Initiation of Corporate Insolvency Resolution Process by a Foreign Creditor against an Indian Corporate Guarantor

Every financial institutions want someone to stand guarantee to the loan they are about to provide. One of such common ways is that a subsidiary company stands as a guarantor for the parent company against the loan obtained by the latter. The question now arises is whether a Foreign Creditor can initiate Corporate Insolvency Resolution Process against Indian Corporate Guarantor?

Before delving into the question it is imperative to speak about the position of a Corporate Guarantor under the Insolvency & Bankruptcy Code, 2016 (“I&B Code”). The NCLAT vide its judgment in Dr. Vishnu Kumar Agarwal vs M/s Piramal Enterprises Ltd. cleared two legal positions. Firstly, it cleared, that a Financial Creditor can initiate Corporate Insolvency Resolution Process against the Corporate Guarantor, under I&B Code, even before proceeding against the corporate debtor. Secondly, the bench also noted that counter-indemnity obligation in respect of a guarantee comes within the meaning of ‘financial debt’, as per clause (h) of Section 5 (8) of the I&B Code. The NCLAT thus cleared the air on the position of Corporate Guarantor under I&B Code.

For a better understanding of the topic a recent judgment of the NCLT, Chennai Bench being M/s Stanbic Bank Ghana Ltd. vs M/s Rajkumar Impex Pvt. Ltd. (CP/670/IB/2017) is discussed herein below.

Background

The Financial Creditor (M/s Stanbic Bank Ghana Ltd.) entered into Loan Agreements with M/s Rajkumar Impex Ghana Ltd. which was the principle borrower and the wholly owned subsidiary of the Respondent Company. Pursuant to the Loan Agreements the Financial Creditor entered into a deed of guarantee with the Respondent Company. The guarantee was an “on demand” guarantee which was inviolable on demand. The deed also contained an indemnity issued by the Respondent to the Financial Creditor. Upon default from the borrower proceedings were initiated against the Respondent in the courts in England, in terms of the deed, and the court of England passed an order after analyzing the merits despite which the Respondent failed to make payment to the Financial Creditor hence the Creditor initiated the Corporate Insolvency Resolution Process.

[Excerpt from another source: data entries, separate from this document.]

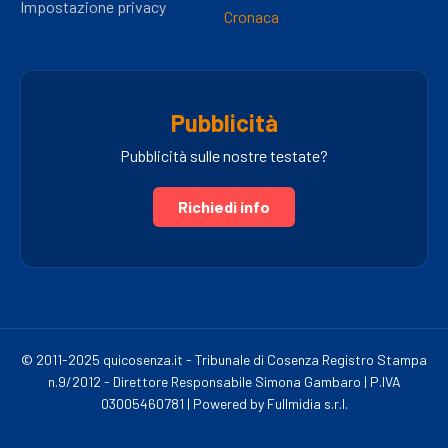
Impostazione privacy
Cronaca
Pubblicità
Pubblicità sulle nostre testate?
Richiedi info
© 2011-2025 quicosenza.it - Tribunale di Cosenza Registro Stampa
n.9/2012 - Direttore Responsabile Simona Gambaro | P.IVA
03005460781 | Powered by Fullmidia s.r.l.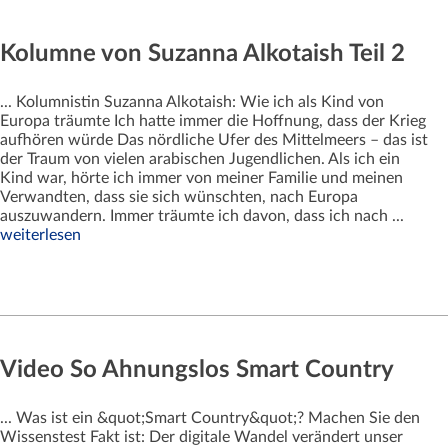
Kolumne von Suzanna Alkotaish Teil 2
... Kolumnistin Suzanna Alkotaish: Wie ich als Kind von
Europa träumte Ich hatte immer die Hoffnung, dass der Krieg
aufhören würde Das nördliche Ufer des Mittelmeers – das ist
der Traum von vielen arabischen Jugendlichen. Als ich ein
Kind war, hörte ich immer von meiner Familie und meinen
Verwandten, dass sie sich wünschten, nach Europa
auszuwandern. Immer träumte ich davon, dass ich nach ...
weiterlesen
Video So Ahnungslos Smart Country
... Was ist ein &quot;Smart Country&quot;? Machen Sie den
Wissenstest Fakt ist: Der digitale Wandel verändert unser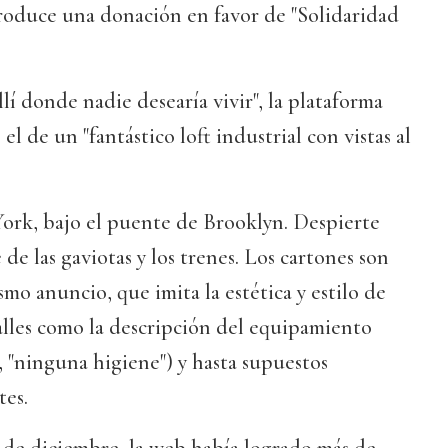
produce una donación en favor de "Solidaridad
llí donde nadie desearía vivir", la plataforma
l de un "fantástico loft industrial con vistas al
ork, bajo el puente de Brooklyn. Despierte
 de las gaviotas y los trenes. Los cartones son
smo anuncio, que imita la estética y estilo de
alles como la descripción del equipamiento
", "ninguna higiene") y hasta supuestos
tes.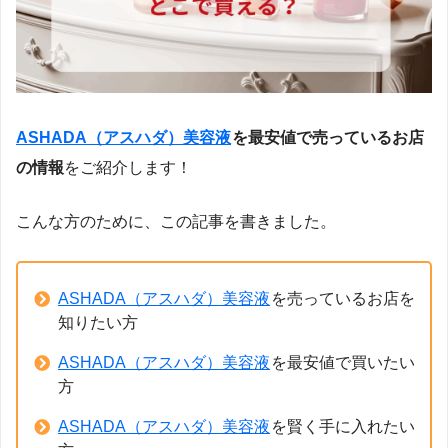
ASHADA（アスハダ）美容液
を最安値で売っているお店
の情報
をご紹介します！
こんな方のために、この記事を書きました。
ASHADA（アスハダ）美容液
を売っているお店を
知りたい方
ASHADA（アスハダ）美容液
を最安値で買いたい
方
ASHADA（アスハダ）美容液
を賢く手に入れたい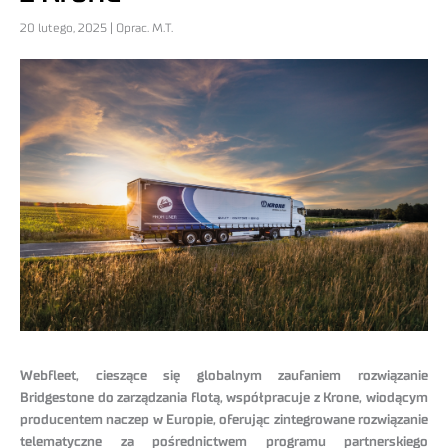
20 lutego, 2025 | Oprac. M.T.
Webfleet, cieszące się globalnym zaufaniem rozwiązanie
Bridgestone do zarządzania flotą, współpracuje z Krone, wiodącym
producentem naczep w Europie, oferując zintegrowane rozwiązanie
telematyczne za pośrednictwem programu partnerskiego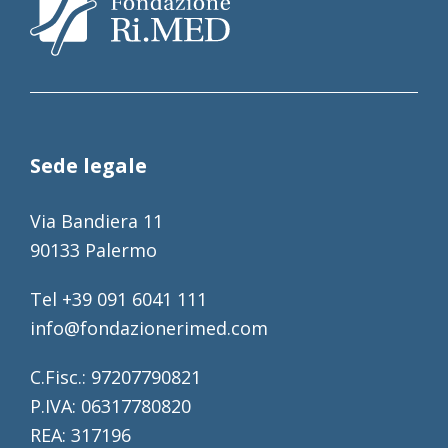
Sede legale
Via Bandiera 11
90133 Palermo
Tel +39 091 6041 111
info@fondazionerimed.com
C.Fisc.: 97207790821
P.IVA: 06317780820
REA: 317196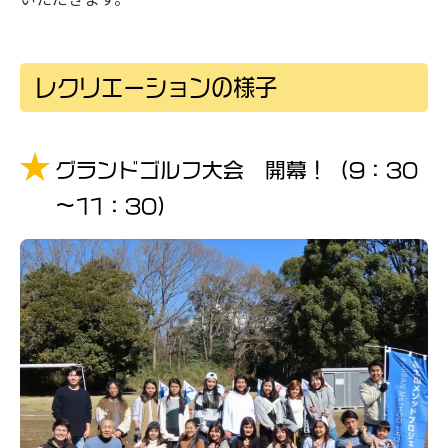
レクリエーションの様子
グランドゴルフ大会 開幕！（9：30
～11：30）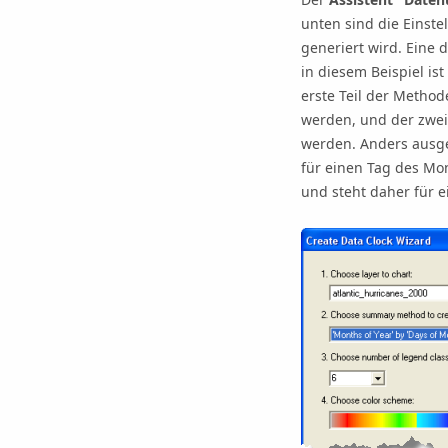
unten sind die Einst
generiert wird. Eine 
in diesem Beispiel is
erste Teil der Method
werden, und der zweit
werden. Anders ausged
für einen Tag des Mon
und steht daher für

Submissions of the Respondent

The Respondent submitted that the petition was not maintainable since (a) the Creditor was not an Indian Company registered under the Companies Act, 2013; (b) a constituted attorney on behalf of the Creditor cannot institute an application under I&B Code, the rules only entitle an authorized representative to verify the pleadings; (c) Principle borrower is an independent company and not a subsidiary of the Respondent Company; (d) having failed to recover money from the principle borrower the Creditor cannot enforce the claim against the Guarantor; (e) the order made by the courts in England is not conclusive and has not been given on merit; (f) lastly the Foreign Exchange Management (Guarantee) Regulations, 2000 (FEMA Regulations) permission to be obtained from Reserve Bank of India before singing of the guarantee.

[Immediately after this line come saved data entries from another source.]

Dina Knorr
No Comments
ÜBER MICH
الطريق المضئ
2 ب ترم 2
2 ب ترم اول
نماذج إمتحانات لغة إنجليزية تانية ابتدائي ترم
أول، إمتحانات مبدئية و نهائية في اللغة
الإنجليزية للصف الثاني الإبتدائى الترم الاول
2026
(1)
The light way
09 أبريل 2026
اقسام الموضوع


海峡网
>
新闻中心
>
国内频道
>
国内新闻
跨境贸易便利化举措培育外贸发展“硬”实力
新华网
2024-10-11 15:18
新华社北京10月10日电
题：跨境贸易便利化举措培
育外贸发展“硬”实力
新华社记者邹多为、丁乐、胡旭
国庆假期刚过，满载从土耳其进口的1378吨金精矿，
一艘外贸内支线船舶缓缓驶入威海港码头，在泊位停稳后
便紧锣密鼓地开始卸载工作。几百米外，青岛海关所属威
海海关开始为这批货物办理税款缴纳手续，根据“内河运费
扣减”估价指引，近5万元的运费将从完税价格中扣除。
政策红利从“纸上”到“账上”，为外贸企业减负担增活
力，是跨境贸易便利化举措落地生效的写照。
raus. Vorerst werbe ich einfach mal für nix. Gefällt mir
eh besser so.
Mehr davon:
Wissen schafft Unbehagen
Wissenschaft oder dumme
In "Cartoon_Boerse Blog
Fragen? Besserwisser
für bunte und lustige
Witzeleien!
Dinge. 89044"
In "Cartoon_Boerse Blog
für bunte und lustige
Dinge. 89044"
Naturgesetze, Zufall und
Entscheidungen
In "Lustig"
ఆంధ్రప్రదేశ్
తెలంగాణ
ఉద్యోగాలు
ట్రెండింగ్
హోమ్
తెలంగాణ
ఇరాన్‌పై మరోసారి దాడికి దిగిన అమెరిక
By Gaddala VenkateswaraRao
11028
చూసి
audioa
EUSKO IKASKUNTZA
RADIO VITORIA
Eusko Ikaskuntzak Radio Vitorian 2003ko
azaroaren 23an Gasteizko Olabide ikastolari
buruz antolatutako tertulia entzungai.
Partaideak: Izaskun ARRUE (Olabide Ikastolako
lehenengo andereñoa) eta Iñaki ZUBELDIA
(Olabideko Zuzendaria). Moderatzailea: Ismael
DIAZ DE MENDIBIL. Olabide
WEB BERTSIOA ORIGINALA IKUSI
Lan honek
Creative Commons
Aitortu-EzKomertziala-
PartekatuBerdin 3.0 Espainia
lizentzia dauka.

Submission of the Financial Creditor

The Creditor countered the arguments by stating that (a) dispute with the principle borrower is irrelevant, because the guarantee was “on demand” and it is a settled law that the liability of the Guarantor is co-extensive  with that of the principle borrower; (b) the I&B Code does not prohibit a foreign creditor from filing a petition; (c)the order passed by the court of England, despite being ex-partee was on merits; (d) an authorized representative includes an authorized agent, the Board of Directors authorized the POA to file the petition (relying on Macquirie Bank Ltd. vs Shilpi Cables Technologies Ltd.); (e) dispute is irrelevant for the purpose of  determining an application under Section 7 of I&B Code (relying on M/s Innoventive Industries Ltd. vs. ICICI Bank and another) (f) finally, FEMA Regulations apply only if the principle borrower in an Indian.

Decision by NCLT, Chennai Bench

Relying upon the findings of the order passed by the courts of England the NCLT concluded that the Financial Creditor has made out a prima facie case under I&B Code. The findings of the court of England that were relied upon are that the Respondent in terms of the deed is liable as principle obligator and indemnifier and also that there is no compelling reason for trial and after analyzing evidence the court of England passed its order. The NCLT concluded that it has not power to enforce the foreign decree but it has the power to taking cognizance of the decree and accordingly initiated the Corporate Insolvency Resolution Process.

Conclusion

Having considered the above, the NCLT has rightly admitted the petition and imitated Corporate Insolvency Resolution Process and with that the NCLT has also clarified that a Foreign Creditor can file a petition for Corporate Insolvency Resolution Process under I&B Code against an Indian Corporate Guarantor.